Except it wasn’t a quote. Here is what Oz actually said when he described how he believes abortion should be handled in the United States after the Supreme Court’s decision overturning Roe v. Wade:
There should not be involvement from the federal government in how states decide their abortion decisions. As a physician, I’ve been in the room when there are some difficult conversations happening. I don’t want the federal government involved with that at all. I want women, doctors, local political leaders letting the democracy that’s always allowed our nation to thrive to put the best ideas forward so states can decide for themselves. … I am not going to support federal rules that block the ability of states to do what they wish to do. The abortion decision should be left up to states. I’ve been very clear on my desire as a physician not to interfere with how states decide.
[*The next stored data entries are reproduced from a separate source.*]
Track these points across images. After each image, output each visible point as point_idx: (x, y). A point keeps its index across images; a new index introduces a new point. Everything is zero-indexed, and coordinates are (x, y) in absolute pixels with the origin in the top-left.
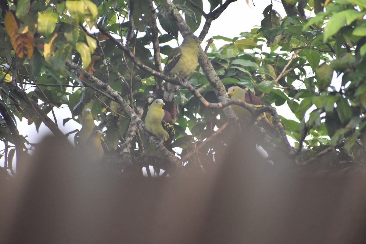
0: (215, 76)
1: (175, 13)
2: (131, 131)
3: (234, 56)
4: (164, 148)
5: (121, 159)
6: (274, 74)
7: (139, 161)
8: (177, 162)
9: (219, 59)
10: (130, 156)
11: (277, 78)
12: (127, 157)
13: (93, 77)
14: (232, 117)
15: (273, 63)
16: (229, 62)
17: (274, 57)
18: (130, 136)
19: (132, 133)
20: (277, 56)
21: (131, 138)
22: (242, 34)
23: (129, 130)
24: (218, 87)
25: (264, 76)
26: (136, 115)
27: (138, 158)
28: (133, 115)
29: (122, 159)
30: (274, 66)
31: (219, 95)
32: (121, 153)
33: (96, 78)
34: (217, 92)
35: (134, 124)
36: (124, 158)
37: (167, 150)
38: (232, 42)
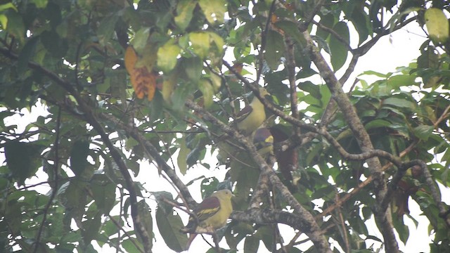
0: (358, 123)
1: (314, 51)
2: (261, 183)
3: (387, 95)
4: (298, 204)
5: (248, 215)
6: (434, 117)
7: (270, 219)
8: (312, 221)
9: (369, 97)
10: (259, 212)
11: (437, 120)
12: (255, 214)
13: (219, 121)
14: (377, 171)
15: (433, 104)
16: (380, 100)
17: (435, 96)
18: (260, 189)
19: (262, 186)
20: (438, 94)
21: (261, 192)
22: (397, 68)
23: (259, 182)
24: (361, 136)
25: (421, 119)
26: (266, 165)
27: (268, 214)
28: (263, 165)
29: (250, 215)
30: (434, 108)
31: (362, 145)
32: (249, 208)
33: (222, 123)
34: (359, 142)
35: (265, 175)
36: (253, 214)
37: (302, 207)
38: (385, 78)
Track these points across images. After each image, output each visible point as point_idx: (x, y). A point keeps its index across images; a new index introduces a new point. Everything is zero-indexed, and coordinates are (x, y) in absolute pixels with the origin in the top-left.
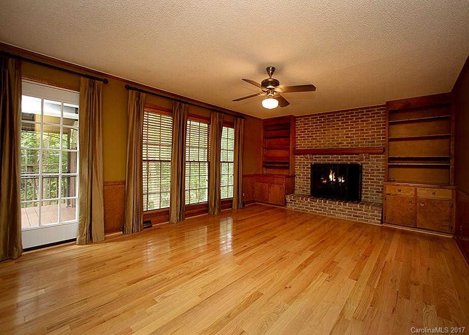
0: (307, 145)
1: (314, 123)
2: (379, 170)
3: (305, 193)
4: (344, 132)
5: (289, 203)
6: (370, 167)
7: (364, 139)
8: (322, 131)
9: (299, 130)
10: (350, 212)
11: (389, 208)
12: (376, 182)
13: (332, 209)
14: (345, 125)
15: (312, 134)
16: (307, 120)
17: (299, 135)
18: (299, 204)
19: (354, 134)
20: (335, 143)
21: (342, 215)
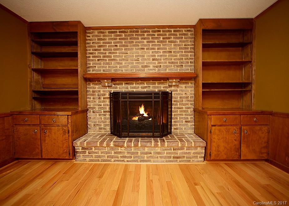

It was an entirely reasonable description of how abortion lawmaking and policymaking should proceed in post-Roe America. How else would it, for that matter? But the next morning, Fetterman released a new ad charging that Oz wants “women, doctors, local political leaders” to be in charge of “women’s healthcare decisions.” The ad replayed the words “local political leaders” twice.
Some media outlets appeared to be on Fetterman’s side, presenting Oz’s statement as a huge blunder that gave Fetterman the opening to expose Oz’s extreme position on abortion. But here is the thing. The Supreme Court sent abortion policy to the states. Someone has to decide what each state’s policy will be. How could that be done without political leaders? All sides would agree that there need to be laws regulating abortion in the states. For example, who is licensed to perform abortions? What standards of care should exist? Will there be any limitations on when a pregnancy abortion can be performed? Will there not be any limitations? These are questions that political leaders answer.
The abortion brouhaha did two things. One, for some media commentators, it placed the Fetterman-Oz contest on the familiar grounds of a conventional abortion debate — one good guy (the Democratic candidate) versus one bad guy (the Republican candidate). And two, it directed attention away from Fetterman’s condition and the question of whether he is best able to be the senator from Pennsylvania.
The clock is ticking. These hours and days, immediately after the debate, will cement an impression in voters’ minds, most of whom did not watch the debate. It is genuinely difficult to know what they will decide.